● **Assignment**: Return, word for word, every line starting at the line with "The camera went 20" and ending at the final line of the entries; skip the pictures.

Image sets with object changes

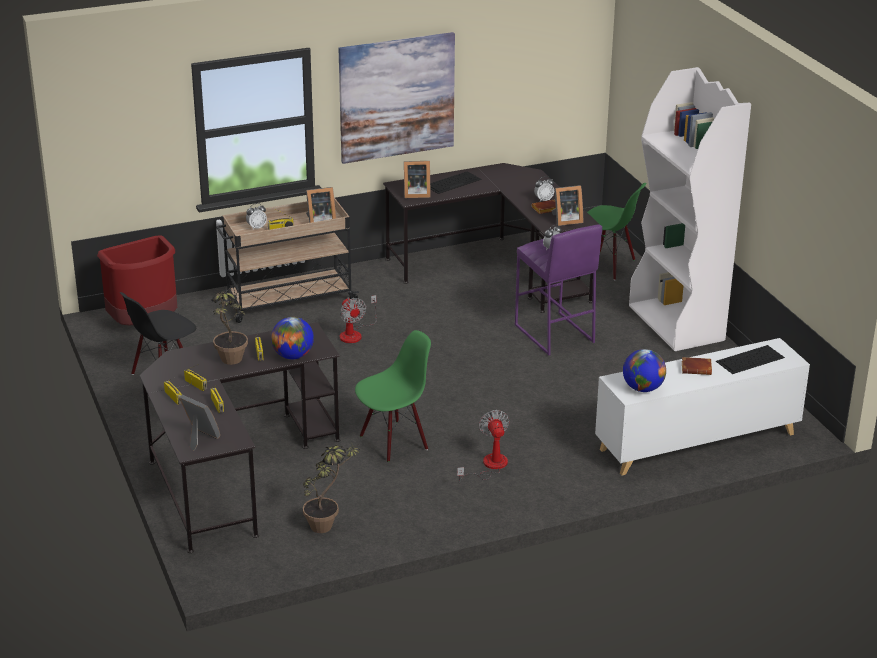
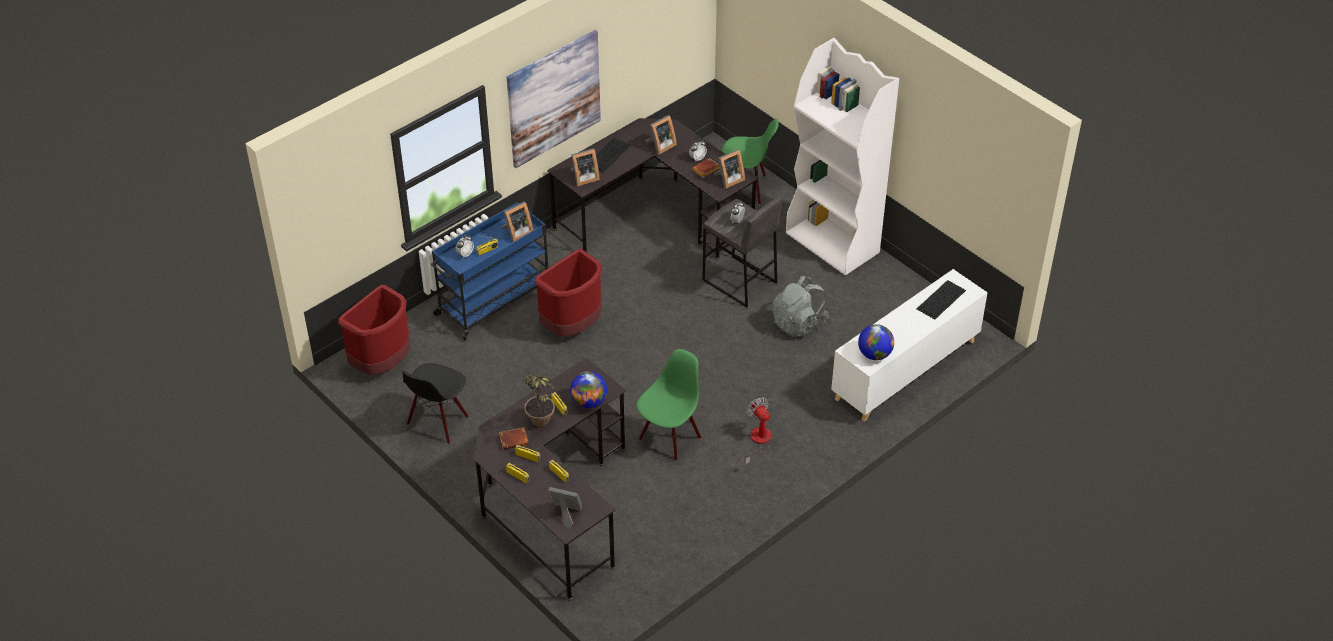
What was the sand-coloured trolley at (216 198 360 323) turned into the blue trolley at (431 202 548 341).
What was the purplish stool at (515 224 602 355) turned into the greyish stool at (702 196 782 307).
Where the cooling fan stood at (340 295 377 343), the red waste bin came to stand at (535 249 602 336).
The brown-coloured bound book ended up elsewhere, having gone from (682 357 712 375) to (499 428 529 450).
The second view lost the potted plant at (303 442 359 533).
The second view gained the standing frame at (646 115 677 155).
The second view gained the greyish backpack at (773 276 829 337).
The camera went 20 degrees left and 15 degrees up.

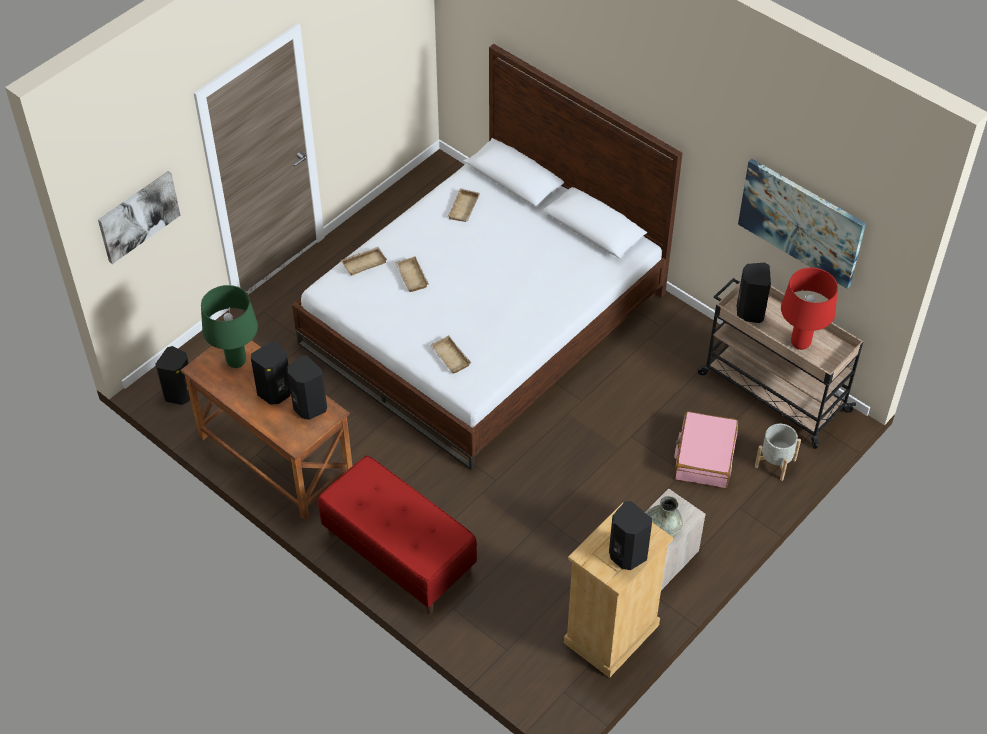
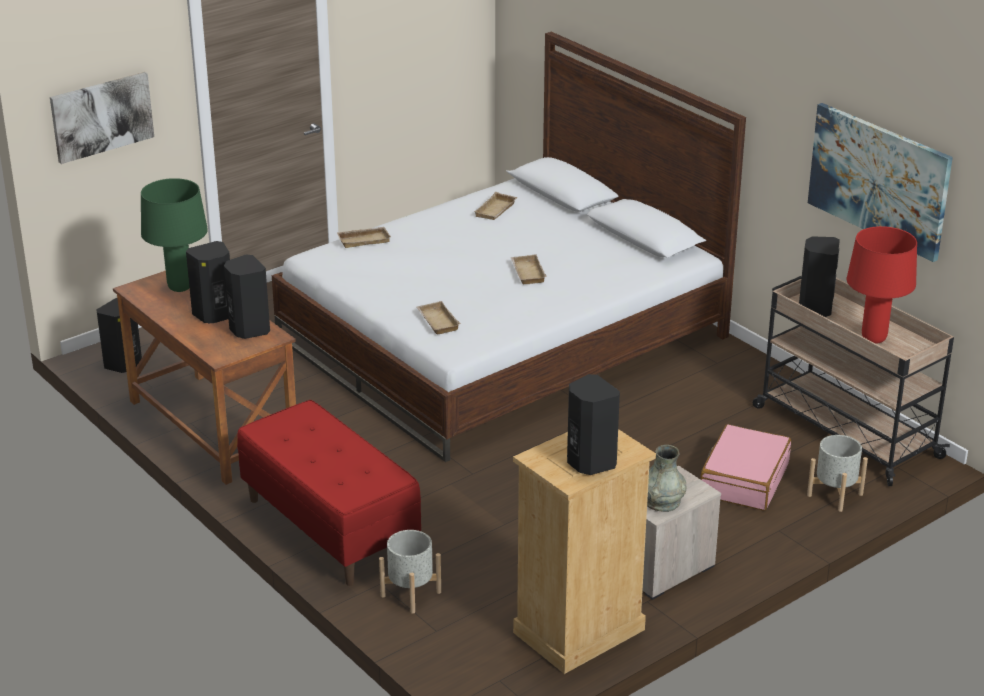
The sand-coloured carrying tray ended up elsewhere, having gone from (395 256 429 292) to (511 254 547 284).
The second view gained the greyish planter at (379 530 441 614).
The camera went 10 degrees right and 20 degrees down.

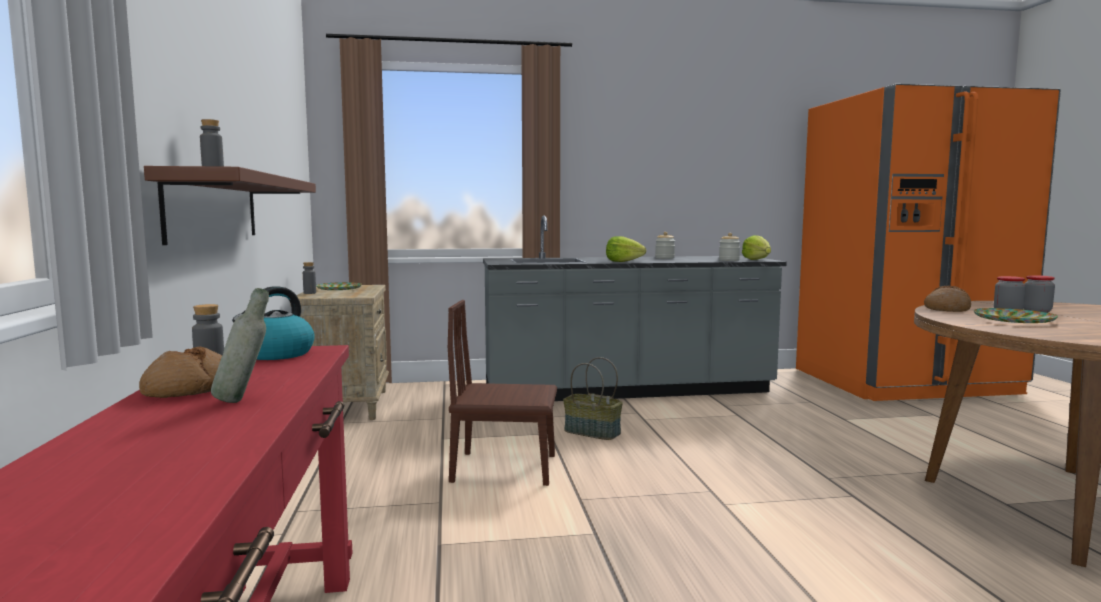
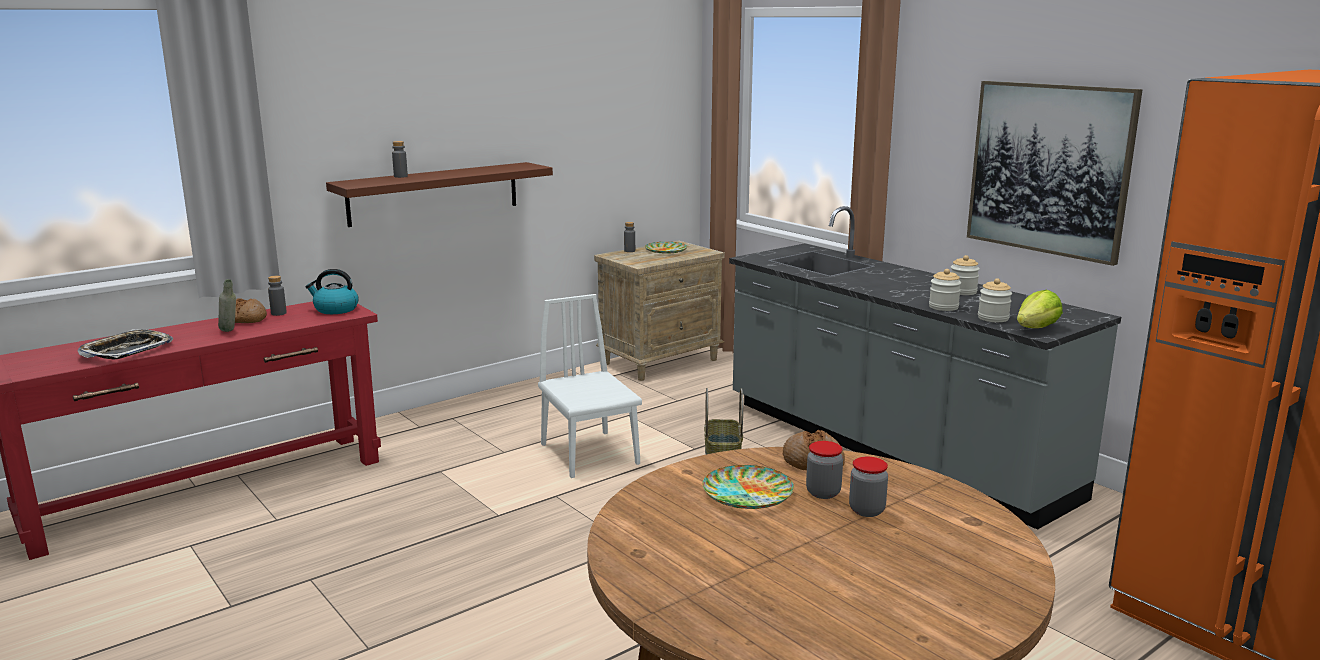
The second view lost the lettuce at (606 236 646 262).
What was the brown-coloured chair at (448 300 557 486) turned into the white chair at (538 294 642 478).
The second view gained the wall art at (967 81 1142 266).
The second view gained the preserve jar at (929 269 961 311).
The second view gained the carrying tray at (77 329 173 359).
The camera went 60 degrees right and 10 degrees up.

● **Answer for the task**:
The camera went 20 degrees left and 15 degrees up.

The sand-coloured carrying tray ended up elsewhere, having gone from (395 256 429 292) to (511 254 547 284).
The second view gained the greyish planter at (379 530 441 614).
The camera went 10 degrees right and 20 degrees down.

The second view lost the lettuce at (606 236 646 262).
What was the brown-coloured chair at (448 300 557 486) turned into the white chair at (538 294 642 478).
The second view gained the wall art at (967 81 1142 266).
The second view gained the preserve jar at (929 269 961 311).
The second view gained the carrying tray at (77 329 173 359).
The camera went 60 degrees right and 10 degrees up.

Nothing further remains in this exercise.